L’enjeu n’est pas mince et le chantier est estimé à 40 milliards de dollars (30 milliards d’euros). Wang Jin a obtenu la semaine dernière l’aval de l’Assemblée nationale du Nicaragua pour réaliser ce projet. Le tracé du nouveau passage fluvial, dévoilé mardi 25 juin, permettrait de raccourcir les trajets entre New York et San Francisco de plusieurs centaines de kilomètres par rapport à la voie actuelle qui passe par le canal de Panama.
Doubler le PIB du Nicaragua
La pression est d’autant plus forte sur l’homme d’affaires chinois que l’idée d’un nouveau canal passant par le Nicaragua échoue à se concrétiser depuis plus de 100 ans. Les États-Unis avaient ainsi dû abandonner, à la fin du XIXe siècle, un projet en raison de tensions géopolitiques dans la région. Leur tracé prévoyait de passer entre le Nicaragua et le Costa Rica.

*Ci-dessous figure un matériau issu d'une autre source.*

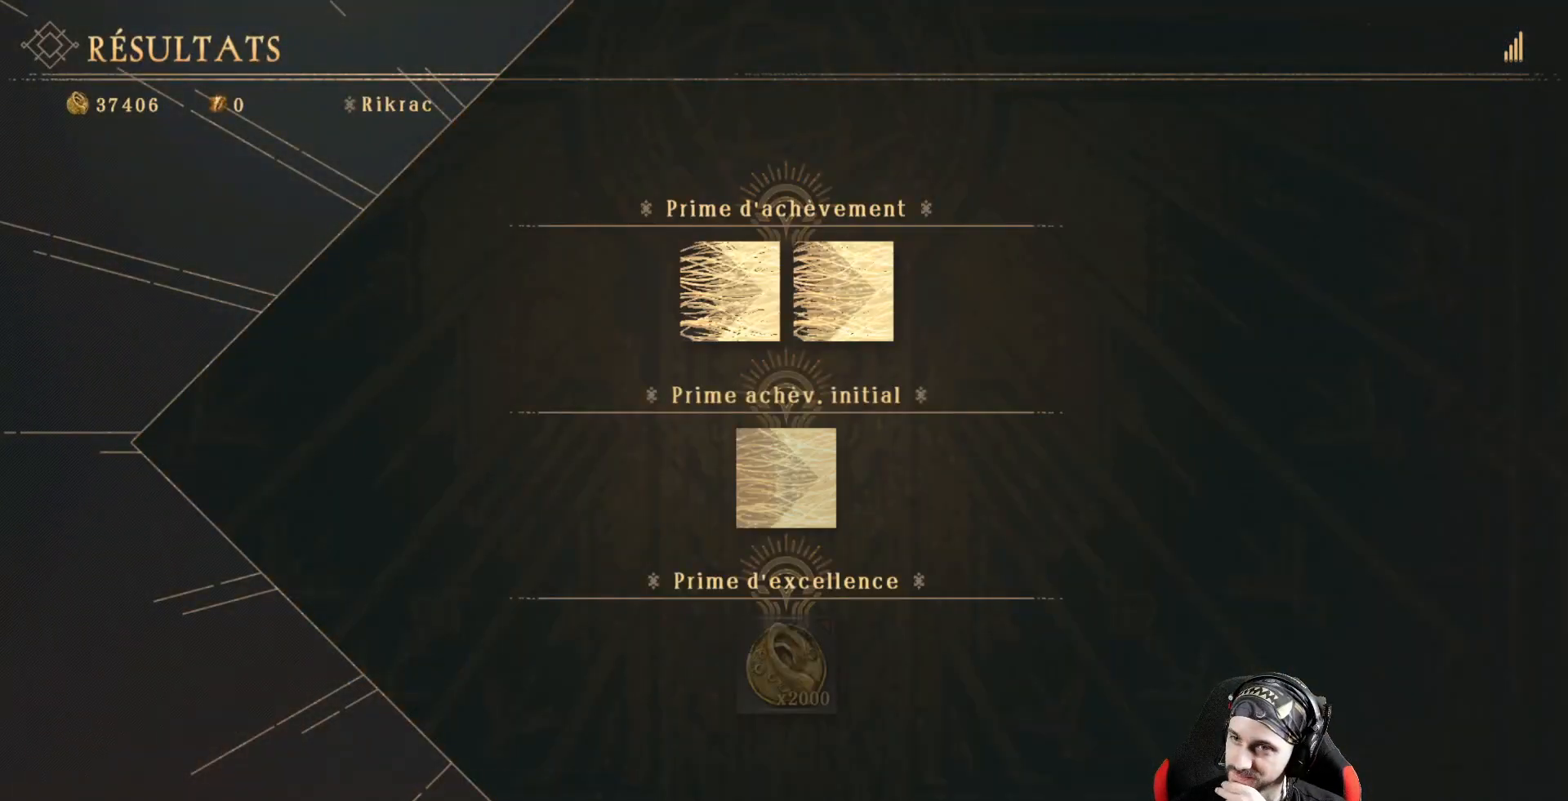
{"buttons": [], "left_stick": "center", "right_stick": "center", "events": []}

Le projet de Wang Jing vise à établir une nouvelle route qui traverserait le Nicaragua du Pacifique à l'Atlantique sur 286 kilomètres. Le nouveau canal, qui ferait 520 mètres de large, pourrait permettre le passage de supertankers transportant 400 000 tonnes de frets. Le milliardaire chinois, qui a monté le consortium HK Nicaragua Development (HKND) exprès pour ce chantier, a reçu une concession de 50 ans pour exploiter cet éventuel nouveau canal.
Sur le papier, cette grande œuvre semble être sur les bons rails. Elle devrait ainsi désengorger le canal de Panama et apporter plusieurs dizaines de milliers d’emplois au Nicaragua. L’exploitation du canal devrait même permettre, d’après les défenseurs du chantier, de doubler le PIB du pays, l’un des plus pauvres d’Amérique latine, rappelle le quotidien britannique "The Guardian".
Mais qui est Wang Jing ?
Des bienfaits qui ne pèsent pas lourd dans la balance des nombreux détracteurs du projet. Wang Jing essuie depuis plusieurs semaines un feu nourri de critiques. “La concession a été donnée à une entreprise quasiment inconnue”, s’étonne Esteban Polidura, analyste à la Deutsche Bank à Mexico, qui ne croit pas que le projet prendra réellement corps. Wang Jing a en effet fait fortune dans les mines d’or, de fer et de pierres précieuses ainsi qu’en investissant dans les télécommunications et il n’a aucune expérience des grands chantiers.
Ces détracteurs s'interrogent également sur les liens supposés entre l’homme d’affaires, le régime communiste chinois et son armée. Le PDG de HKND a réfuté ces allégations affirmant qu’il était “un homme d’affaires chinois normal, tout ce qu’il y a de plus normal”. Néanmoins, pour l'ex-candidat à l'élection présidentielle Fabio Gadea, ce projet reste "une atteinte à la souveraineté territoriale" et nécessiterait "un référendum".
D’autres encore s’inquiètent du coût environnemental d’un tel chantier. Ils craignent, notamment, que le passage continu de supertankers pollue de manière irréversible le lac Nicaragua qui sert de réserve naturelle d’eau au pays.
Enfin, un flou artistique continue à planer autour du financement du projet. Wang Jing a assuré que “la levée de fonds se passait très bien pour l’instant”, mais il a refusé de nommer les éventuels investisseurs.